I have no idea who said it and can't seem to find it now so I may be remembering it all wrong. Regardless, the idea of stepping out of my comfort zone has always stuck with me. So many times when an opportunity presents itself, my gut reaction is always to say no. Even when it is something non-threatening like going out to lunch with someone. Although, if I ignore my gut and do it, pretty much every time I'm happy that I did.
With my new job came the opportunity to get a new certification. I already have one for a specialized area but this one is much more broad and covers every aspect of my profession (I won't bore you with details about auditing!). I had actually considered doing this on my own when I was unemployed because I thought it would help me find a job.

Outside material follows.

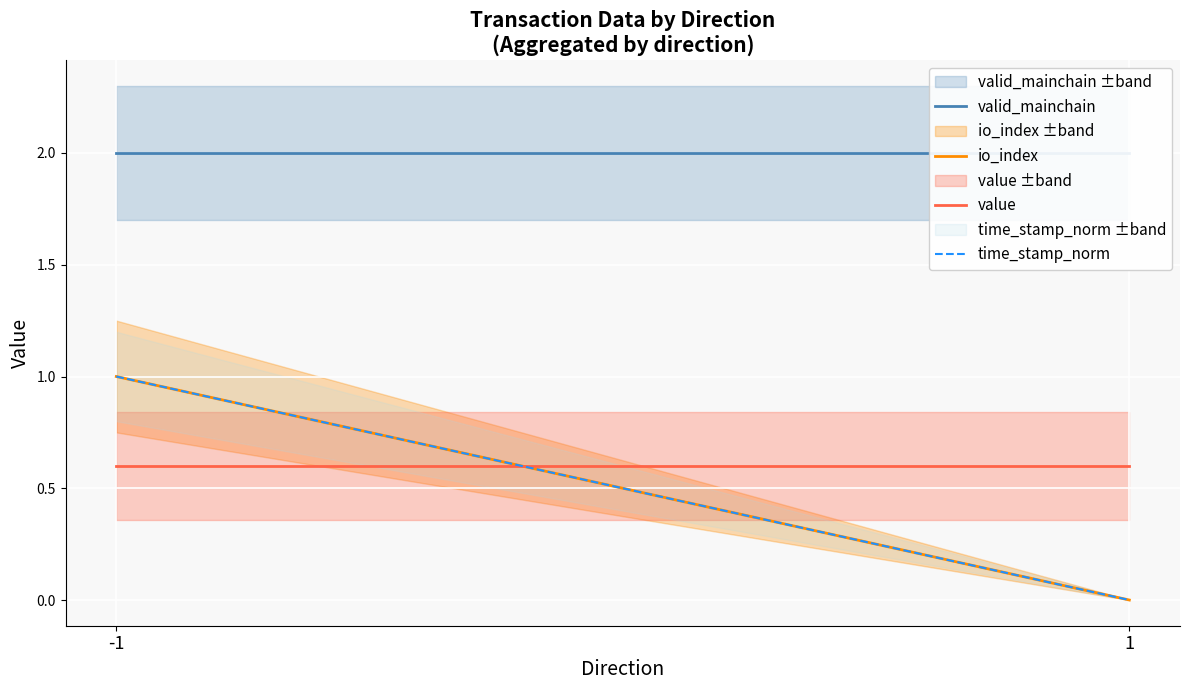

Reading left to right, extract all data points from this chart.

valid_mainchain: 2.0	2.0
io_index: 1.0	0.0
value: 0.6	0.6
time_stamp_norm: 1.0	0.0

Even though I'm now working, it can only help me in my current position and put me in a better position if I find myself unemployed again.
Even though I knew all this, when it was first suggested, I hesitated. I've been out of school a long time. This is a three part exam that will probably take about a year to complete. That means hours and hours of studying and then concentrating through 2+ hours of testing at a time. I was really tempted to say I didn't have the time to commit to it. But then I realized that was crazy. My daughter is in high school and always busy with her own activities. She certainly doesn't need much of my time any more. The more I thought about it, the more I realized this is actually the best time for me to do this. Plus, what kind of example would I be setting for her if I didn't continue to improve myself? I always tell her that you have to keep learning so it is only right that I lead by example.
So I agreed to work towards my certification. I ordered a study program and immediately became overwhelmed! But I quickly fell back into the routine of studying. I worked out a plan of attack and scheduled all my study sessions for Part 1 in my calendar. I'm now 5 weeks into it. I'm hoping to take the first exam sometime in April. Some of the sections have been easier than others but even when I struggle, I just keep going. One chapter in particular is just killing me. I've taken quiz after quiz and I feel like I'm getting worse! But even when I get frustrated, I'm enjoying the challenge. Losing my job last year was a bit of a blow to my confidence but now I can feel it coming back. It feels good to take on a challenge and feel like I'm really accomplishing something.
Last year my big challenge was running that 5K. Hopefully this will be just as successful as that!